Revamping production tactics to control blueberry nursery diseases. As a blueberry fan, I wish them luck.
Gustavo Arellano joined the exodus to Beehiiv. But, in his case, from MailChimp.
Bluesky has launched RSS feeds. It’s also now open to everyone, so if you have new microblogging needs, feel free to hit me up.
I discovered today that PopCon is in Los Angeles this year. I don’t have enough time left to get off from work to go, but I definitely wish I did. Even setting aside George Clinton and Wendy and Lisa, there are a whole bunch of people I like there: Glenn McDonald, Natalie Weiner, Justin Hiltner, Charles Hughes, Karla Schickele, and so on.
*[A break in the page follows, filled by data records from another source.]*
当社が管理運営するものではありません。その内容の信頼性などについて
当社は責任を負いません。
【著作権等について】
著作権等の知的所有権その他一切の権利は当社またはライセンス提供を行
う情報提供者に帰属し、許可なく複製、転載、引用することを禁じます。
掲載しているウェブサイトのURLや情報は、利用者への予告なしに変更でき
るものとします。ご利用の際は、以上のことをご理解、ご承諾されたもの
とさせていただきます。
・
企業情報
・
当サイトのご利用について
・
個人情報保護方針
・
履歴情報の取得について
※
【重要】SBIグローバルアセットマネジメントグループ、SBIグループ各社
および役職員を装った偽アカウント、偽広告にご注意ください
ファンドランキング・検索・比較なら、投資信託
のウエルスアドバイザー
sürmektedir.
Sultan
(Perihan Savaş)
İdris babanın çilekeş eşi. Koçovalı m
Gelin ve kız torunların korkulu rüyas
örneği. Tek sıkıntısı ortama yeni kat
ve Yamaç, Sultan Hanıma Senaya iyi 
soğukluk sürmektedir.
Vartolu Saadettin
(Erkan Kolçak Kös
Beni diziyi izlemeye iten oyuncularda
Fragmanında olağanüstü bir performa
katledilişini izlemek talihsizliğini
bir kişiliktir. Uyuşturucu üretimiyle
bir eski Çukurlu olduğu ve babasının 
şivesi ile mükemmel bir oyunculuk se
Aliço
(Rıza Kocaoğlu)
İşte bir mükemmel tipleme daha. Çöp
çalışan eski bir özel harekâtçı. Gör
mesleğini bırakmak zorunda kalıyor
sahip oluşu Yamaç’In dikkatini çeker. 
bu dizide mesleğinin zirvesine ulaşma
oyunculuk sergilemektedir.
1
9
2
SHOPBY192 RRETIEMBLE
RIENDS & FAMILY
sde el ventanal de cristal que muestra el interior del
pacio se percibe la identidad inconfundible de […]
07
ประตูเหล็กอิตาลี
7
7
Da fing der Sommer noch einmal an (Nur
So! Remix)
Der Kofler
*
If you’re going, let me know how it was!
The Sports Section
Dartmouth’s Men’s Basketball Team voted to unionize 13-2. Chase Griffen has a really good quote in the Guardian piece.
Christian Meier, now an ultra-marathoner.
Alex Caple/Anfield Watch: Jurgen Klopp makes his biggest ask of Joe Gomez yet; he's become invaluable. Watching Gomez go from being a CB that will play on the right every now and then to being the LB/CB/RB who now plays the 6 for a team succeeding against all odds is kind of amazing.
Javier Mascherano wants Lionel Messi to play in the Argentine Olympic team.
So long (for now) and thanks for all the fish!